Ainsi, ce traité, s’il réussit à être voté par l’Assemblée générale de l’ONU, sera signé, on l’espère, par l’Union européenne (la France pousse en ce sens), et par les pays du G77, c’est-à-dire les pays du Sud. Une véritable bataille se mène en ce moment à l’ONU au sujet de ce traité en préparation. L’Organisation internationale des employeurs (OIE) « est vent debout contre ce projet », comme l’observe Marthe Corpet. Or, les représentants des employeurs, et notamment les représentants des grandes firmes multinationales, sont de plus en plus influents à l’ONU ; on parle de « corporate capture » de l’ONU, c’est-à-dire qu’il y a un poids croissant des grandes entreprises sur l’ONU. Les firmes multinationales et l’OIE s’efforcent de bloquer le processus de négociation de ce projet de traité.
Un fort engagement de la société civile
Pourtant, ce qui est positif, c’est le fort engagement de la société civile pour ce projet : aujourd’hui, plus de 700 mouvements (ONG, associations, syndicats) soutiennent ce projet de traité. Ces mouvements jouent « un rôle fondamental » d’après Guillaume Long. Et pour les fédérer, depuis les années 2000 a été mise en place la Global Campaign to Dismantle Corporate Power (« La campagne mondiale pour démanteler le pouvoir des multinationales »), fortement portée par des mouvements latino-américains, et d’esprit altermondialiste et écologique. Cette structure, très active, a recensé toutes les violations des multinationales concernant les droits humains depuis les années 2000 et dénonce « une architecture de l’impunité ».
En effet, il y a une asymétrie injuste : une victime d’une multinationale ne peut saisir aucune instance, tandis qu’une multinationale peut se retourner contre des États via des tribunaux d’arbitrage privés !
La Coalition française pour un traité à l’ONU, à laquelle appartient Carole Peychaud, est une déclinaison, pour la France, de la Global Campaign. Une autre structure, plus mainstream, a été mise en place pour fédérer plusieurs de ces mouvements, la Treaty Alliance. Tous ces mouvements font pression sur l’Union européenne pour qu’elle bascule en faveur du traité. Ces mouvements sont très actifs et ont acquis, comme le dit Guillaume Long, beaucoup d’expertise et de technicité, « ils ont élaboré un projet de traité, sur une base maximaliste, à l’aide d’avocats et d’experts ».
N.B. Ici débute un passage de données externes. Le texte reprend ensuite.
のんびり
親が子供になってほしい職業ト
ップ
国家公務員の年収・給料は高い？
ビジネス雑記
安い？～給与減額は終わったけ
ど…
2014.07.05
Ce projet de traité à l’ONU a créé une synergie entre associations, ONG, syndicats et groupes militants du monde entier qui se sont organisés et liés entre eux, en vue de faire pression pour que ce traité soit élaboré et adopté. Guillaume Long estime qu’« il y a un débat politique important qui doit se faire à l’ONU sur la primauté de l’être humain sur le capital ; jusqu’à présent, seuls les États sont justiciables devant des tribunaux, pas les multinationales. Il faut que les multinationales le soient aussi ! » Il est essentiel que ce groupe de négociation puisse aboutir à l’élaboration de ce traité, pour mettre fin à l’impunité dont bénéficient les multinationales et sanctionner leurs violations des droits civils, politiques, sociaux, économiques, culturels et environnementaux.